I forgot to check for them, Virginia! For those, or gold-bugs….
I read lots of Poe in high school when I still enjoyed scaring myself silly before turning out the light. Glad you got to visit one of his haunts.
It was most cool, Nancy. Interesting to see how small it was, yet they have taken on the British Navy and won hands down.
Strange, how in the very same image in which you find a volatility, I have always seen a sadness or wistfulness (and yes, like another of your readers, I have seen a somber David Niven, too). Regardless of what we think we see, I have always suspected a slight degree of madness must have driven a portion of his life. How else to explain those dark, shiver-inducing tales?

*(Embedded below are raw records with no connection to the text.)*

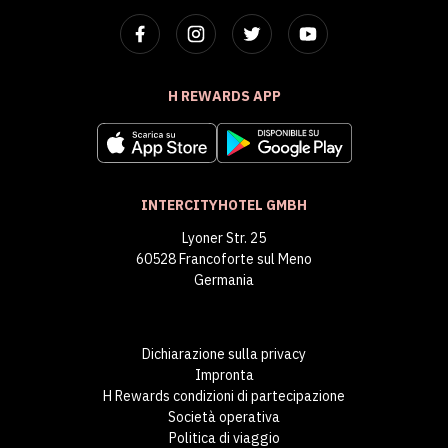
H REWARDS APP
INTERCITYHOTEL GMBH
Lyoner Str. 25
60528 Francoforte sul Meno
Germania
Dichiarazione sulla privacy
Impronta
H Rewards condizioni di partecipazione
Società operativa
Politica di viaggio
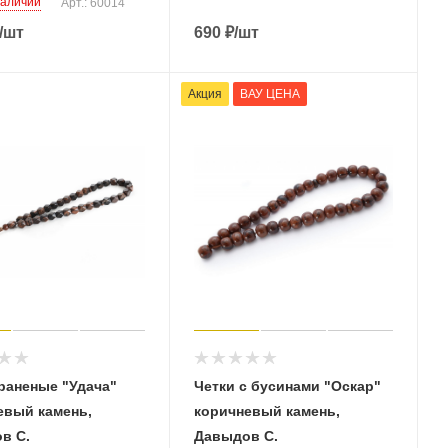
наличии
Арт.: 60014
/шт
690
₽
/шт
Акция
ВАУ ЦЕНА
раненые "Удача"
Четки с бусинами "Оскар"
евый камень,
коричневый камень,
в С.
Давыдов С.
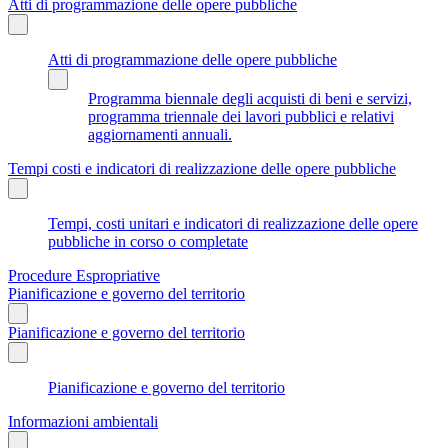
Atti di programmazione delle opere pubbliche
Atti di programmazione delle opere pubbliche
Programma biennale degli acquisti di beni e servizi,
programma triennale dei lavori pubblici e relativi
aggiornamenti annuali.
Tempi costi e indicatori di realizzazione delle opere pubbliche
Tempi, costi unitari e indicatori di realizzazione delle opere
pubbliche in corso o completate
Procedure Espropriative
Pianificazione e governo del territorio
Pianificazione e governo del territorio
Pianificazione e governo del territorio
Informazioni ambientali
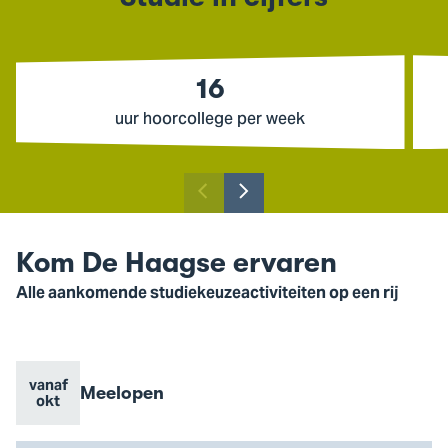
16
uur hoorcollege per week
Toon
Toon
vorige
volgende
slide
slide
Kom De Haagse ervaren
Alle aankomende studiekeuzeactiviteiten op een rij
vanaf
Evenement
Meelopen
Evenement
Go
okt
naam
datum
to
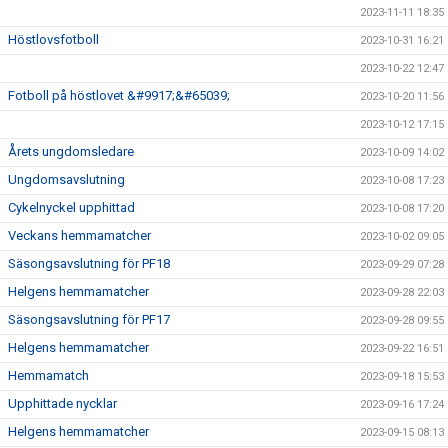
2023-11-11 18:35
Höstlovsfotboll
2023-10-31 16:21
2023-10-22 12:47
Fotboll på höstlovet &#9917;&#65039;
2023-10-20 11:56
2023-10-12 17:15
Årets ungdomsledare
2023-10-09 14:02
Ungdomsavslutning
2023-10-08 17:23
Cykelnyckel upphittad
2023-10-08 17:20
Veckans hemmamatcher
2023-10-02 09:05
Säsongsavslutning för PF18
2023-09-29 07:28
Helgens hemmamatcher
2023-09-28 22:03
Säsongsavslutning för PF17
2023-09-28 09:55
Helgens hemmamatcher
2023-09-22 16:51
Hemmamatch
2023-09-18 15:53
Upphittade nycklar
2023-09-16 17:24
Helgens hemmamatcher
2023-09-15 08:13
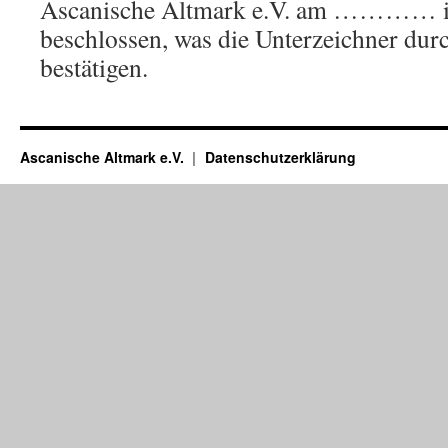
Ascanische Altmark e.V. am ………… i
beschlossen, was die Unterzeichner durc
bestätigen.
Ascanische Altmark e.V.
Datenschutzerklärung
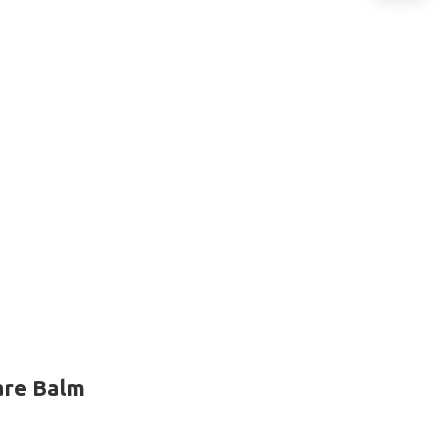
re Balm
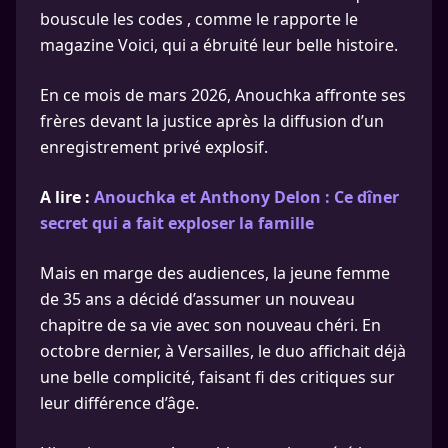
bouscule les codes , comme le rapporte le
magazine Voici, qui a ébruité leur belle histoire.
En ce mois de mars 2026, Anouchka affronte ses
frères devant la justice après la diffusion d’un
enregistrement privé explosif.
A lire :
Anouchka et Anthony Delon : Ce dîner
secret qui a fait exploser la famille
Mais en marge des audiences, la jeune femme
de 35 ans a décidé d’assumer un nouveau
chapitre de sa vie avec son nouveau chéri. En
octobre dernier, à Versailles, le duo affichait déjà
une belle complicité, faisant fi des critiques sur
leur différence d’âge.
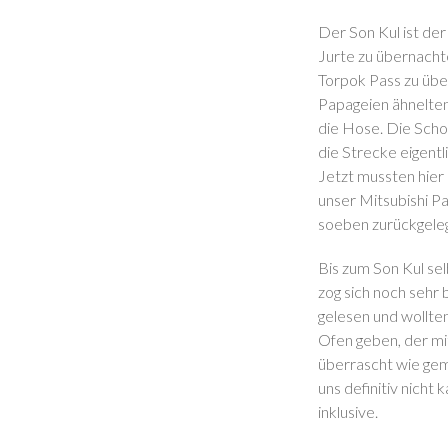
Der Son Kul ist der
Jurte zu übernacht
Torpok Pass zu übe
Papageien ähnelten.
die Hose. Die Scho
die Strecke eigentl
Jetzt mussten hier 
unser Mitsubishi P
soeben zurückgeleg
Bis zum Son Kul sel
zog sich noch sehr
gelesen und wollten
Ofen geben, der mi
überrascht wie gem
uns definitiv nich
inklusive.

It’s back to that age old question, Karen: what is ‘sane’? To me he had the eccentric erraticism of genius, and probably a fairly potty side which he could choose to cloak or flaunt depending on his purposes. But being not all that conventional myself, I find such people incredibly comforting.
I know you’ve mentioned before your affinity for Poe, and this opportunity to visit Fort Moultrie must surely have pleased you very much. I wouldn’t have made the Charleston connection. He was a fascinating man. Thank you for so much new-to-me information. Wonderful tour guides, too! 🙂
They were, Debra. After we went to Moultrie we all repaired to the beach for surfing and sitting. Warm wind, a kind cloud cover and skydiving pelicans completed what was – as Lou Reed would put it – A Perfect Day.
I’ve always felt I found a kindred spirit in Poe. He probably did the most to inspire my love of writing dark stories. I love his tortured, if-you-dare glare.
Me too, Elizabeth: if I had to put my finger on what is so very magnetic about him for me, it would be the quicksilver changeability of the man, the power to continue to surprise right up until that strange death.
That is something I certainly didn’t know!
He ‘fit in’? Oh dear. In such a short visit you are already falling under subversive influences! 🙂
Ha! You don’t know the half of it. I can speak with a Charleston accent now….
Thank you. I didn’t know Poe made gunpowder. Maybe the need for precision with explosives paved the way for precision in writing. I think he looks like David Niven, too, and yes, he should have been knighted.
I never thought of Poe as being precise, but of yours that is absolutely true, Kathy. As a highly volatile should myself, I have a feeling the excitement of gunpowder may have had something to do with its pull. But who knows?